## WORK REQUIRED
Type out the lines below exactly, pictures excluded.

[[ DATA BLOCK, beginning ]]

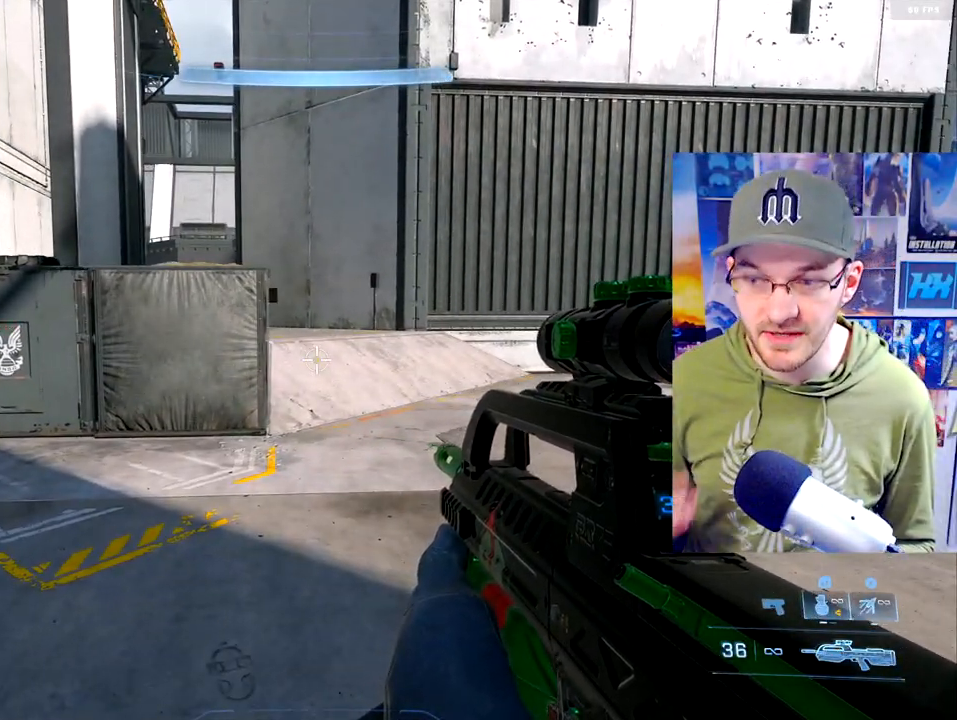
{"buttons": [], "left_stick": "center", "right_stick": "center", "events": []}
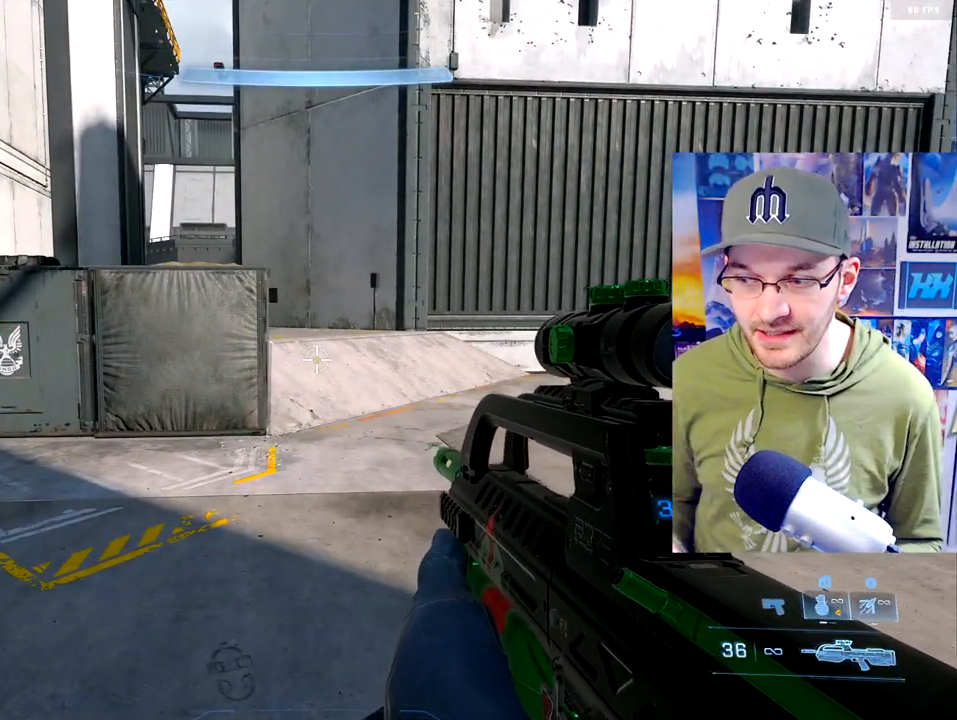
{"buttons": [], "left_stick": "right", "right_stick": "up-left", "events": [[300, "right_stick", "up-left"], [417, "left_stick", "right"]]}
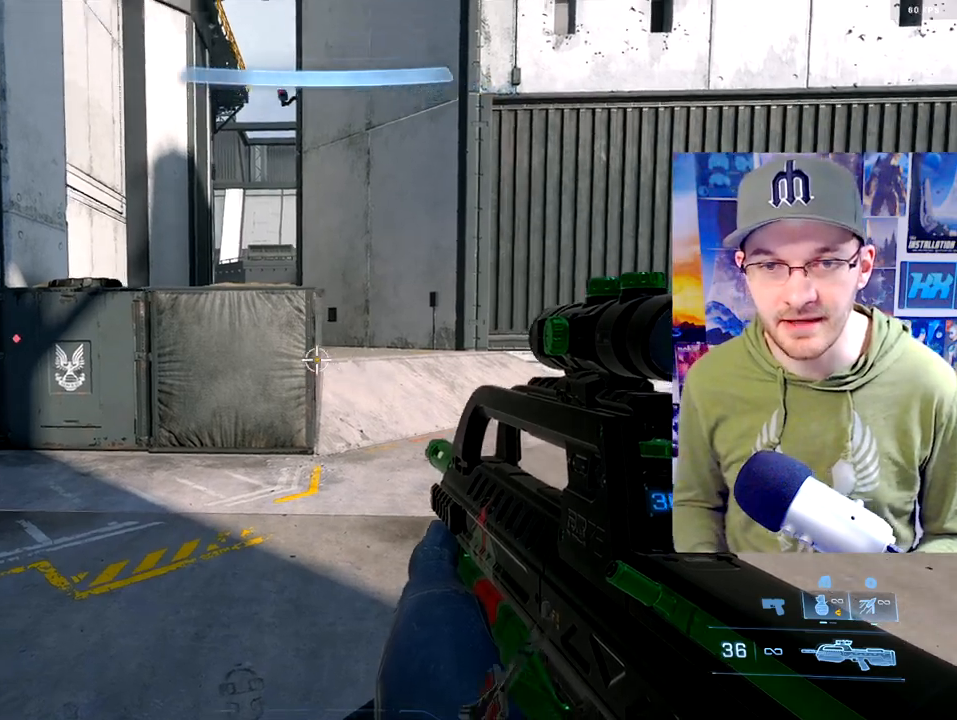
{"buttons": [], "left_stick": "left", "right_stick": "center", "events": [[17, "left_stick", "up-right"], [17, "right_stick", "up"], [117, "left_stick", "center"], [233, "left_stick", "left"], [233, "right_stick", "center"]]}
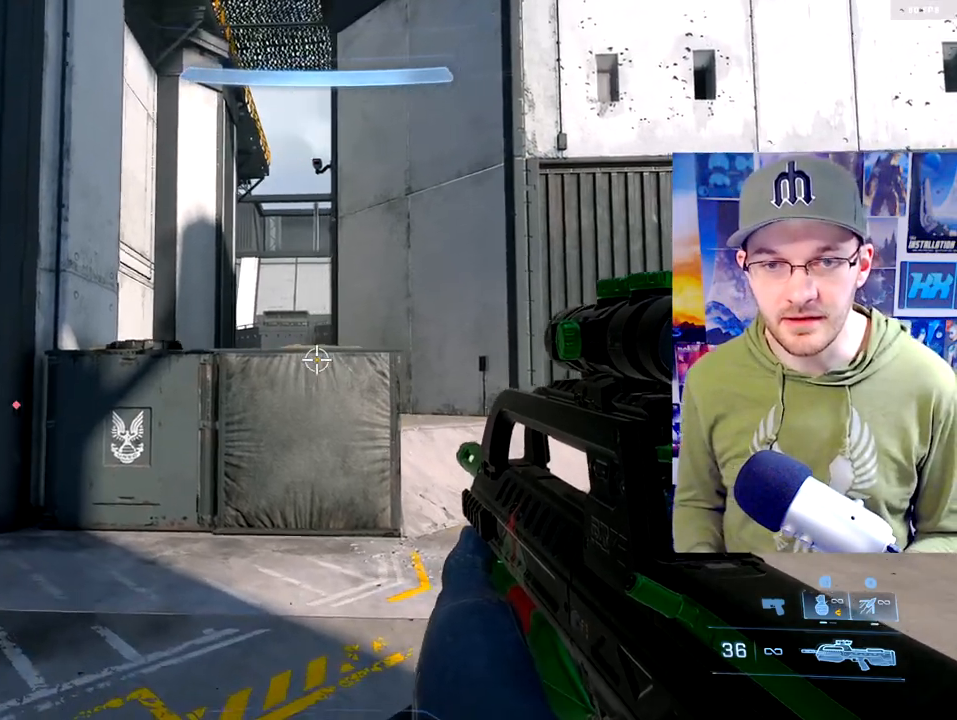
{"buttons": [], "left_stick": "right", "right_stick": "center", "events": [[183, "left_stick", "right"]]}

[[ DATA BLOCK, end ]]

## EXERCISE SOLUTION
{"buttons": [], "left_stick": "center", "right_stick": "center", "events": []}
{"buttons": [], "left_stick": "right", "right_stick": "up-left", "events": [[300, "right_stick", "up-left"], [417, "left_stick", "right"]]}
{"buttons": [], "left_stick": "left", "right_stick": "center", "events": [[17, "left_stick", "up-right"], [17, "right_stick", "up"], [117, "left_stick", "center"], [233, "left_stick", "left"], [233, "right_stick", "center"]]}
{"buttons": [], "left_stick": "right", "right_stick": "center", "events": [[183, "left_stick", "right"]]}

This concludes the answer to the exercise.